Middle cerebral artery tortuosity
High tortuosity and small diameter are related to middle cerebral artery atherosclerosis, probably by altering hemodynamics. Different degree of tortuosity may be one of the reasons for individual differences in location of cerebral atherosclerosis 1).
Anatomy of the MCAs of 54 patients with unruptured middle cerebral artery aneurysms was retrospectively analyzed, as was that of 54 sex-, age-, and vessel side-matched control patients without MCA aneurysms. From medical records, Kliś et al., obtained each patient’s medical history including previous and current diseases and medications. For each patient, they calculated the following tortuosity descriptors: relative length (RL), sum of angle metrics (SOAM), triangular index (TI), product of angle distance (PAD), and inflection count metric (ICM).
Patients with an MCA aneurysm had significantly lower RLs (0.75 ± 0.09 vs 0.83 ± 0.08, p < 0.01), SOAMs (0.45 ± 0.10 vs 0.60 ± 0.17, p < 0.01), and PADs (0.34 ± 0.09 vs 0.50 ± 0.17, p < 0.01).

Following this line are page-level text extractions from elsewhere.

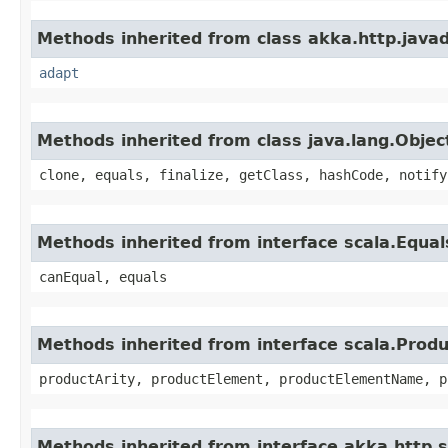
Methods inherited from class akka.http.java
adapt
Methods inherited from class java.lang.Objec
clone, equals, finalize, getClass, hashCode, notify
Methods inherited from interface scala.Equal
canEqual, equals
Methods inherited from interface scala.Produ
productArity, productElement, productElementName, p
Methods inherited from interface akka.http.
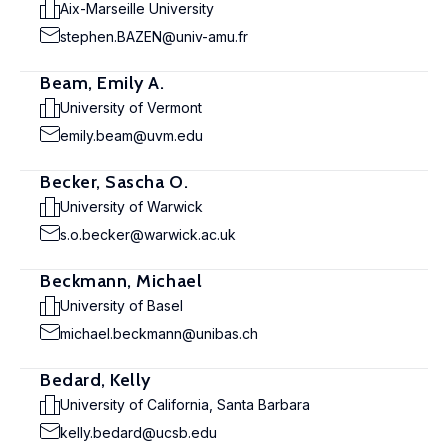
Aix-Marseille University
stephen.BAZEN@univ-amu.fr
Beam, Emily A.
University of Vermont
emily.beam@uvm.edu
Becker, Sascha O.
University of Warwick
s.o.becker@warwick.ac.uk
Beckmann, Michael
University of Basel
michael.beckmann@unibas.ch
Bedard, Kelly
University of California, Santa Barbara
kelly.bedard@ucsb.edu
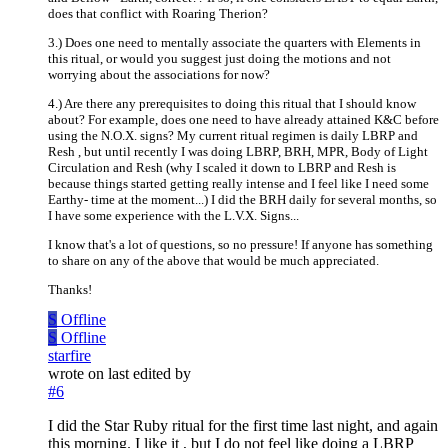
does that conflict with Roaring Therion?
3.) Does one need to mentally associate the quarters with Elements in
this ritual, or would you suggest just doing the motions and not
worrying about the associations for now?
4.) Are there any prerequisites to doing this ritual that I should know
about? For example, does one need to have already attained K&C before
using the N.O.X. signs? My current ritual regimen is daily LBRP and
Resh , but until recently I was doing LBRP, BRH, MPR, Body of Light
Circulation and Resh (why I scaled it down to LBRP and Resh is
because things started getting really intense and I feel like I need some
Earthy- time at the moment...) I did the BRH daily for several months, so
I have some experience with the L.V.X. Signs...
I know that's a lot of questions, so no pressure! If anyone has something
to share on any of the above that would be much appreciated.
Thanks!
S
Offline
S
Offline
starfire
wrote on
last edited by
#6
I did the Star Ruby ritual for the first time last night, and again
this morning. I like it , but I do not feel like doing a LBRP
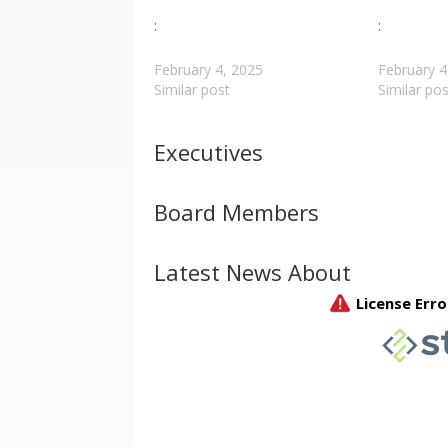
:
:
February 4, 2025
February 4
Similar post
Similar pos
Executives
Board Members
Latest News About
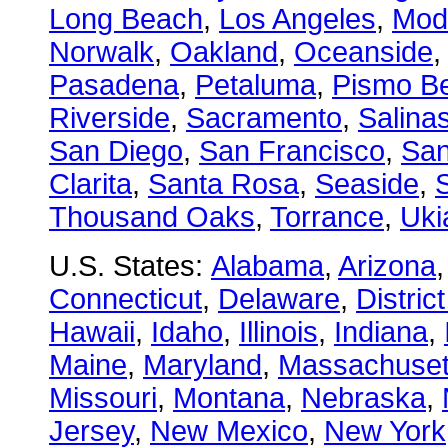
Long Beach
,
Los Angeles
,
Mod
Norwalk
,
Oakland
,
Oceanside
Pasadena
,
Petaluma
,
Pismo B
Riverside
,
Sacramento
,
Salina
San Diego
,
San Francisco
,
San
Clarita
,
Santa Rosa
,
Seaside
,
S
Thousand Oaks
,
Torrance
,
Uki
U.S. States:
Alabama
,
Arizona
Connecticut
,
Delaware
,
Distric
Hawaii
,
Idaho
,
Illinois
,
Indiana
,
Maine
,
Maryland
,
Massachuset
Missouri
,
Montana
,
Nebraska
,
Jersey
,
New Mexico
,
New York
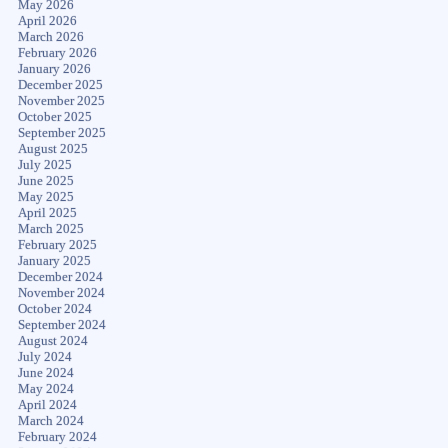
May 2026
April 2026
March 2026
February 2026
January 2026
December 2025
November 2025
October 2025
September 2025
August 2025
July 2025
June 2025
May 2025
April 2025
March 2025
February 2025
January 2025
December 2024
November 2024
October 2024
September 2024
August 2024
July 2024
June 2024
May 2024
April 2024
March 2024
February 2024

They also had significantly higher TIs (0.87 ± 0.04 vs 0.81 ± 0.07, p < 0.01) and ICMs (3.07 ± 1.58 vs 2.26 ± 1.12, p < 0.01). Female patients had significantly higher RLs (0.76 ± 0.11 vs 0.80 ± 0.09, p = 0.03) than male patients.
Middle cerebral artery aneurysm formation is strongly associated with blood vessel tortuosity parameters, which can potentially be used to screen for patients at risk for MCA aneurysm formation 2).
The results of a study suggest that a tortuous M1 may be associated with unsuccessful recanalization using the Merci retrieval system, even when and adjunctive treatments are used, although this finding should be confirmed in a larger population 3).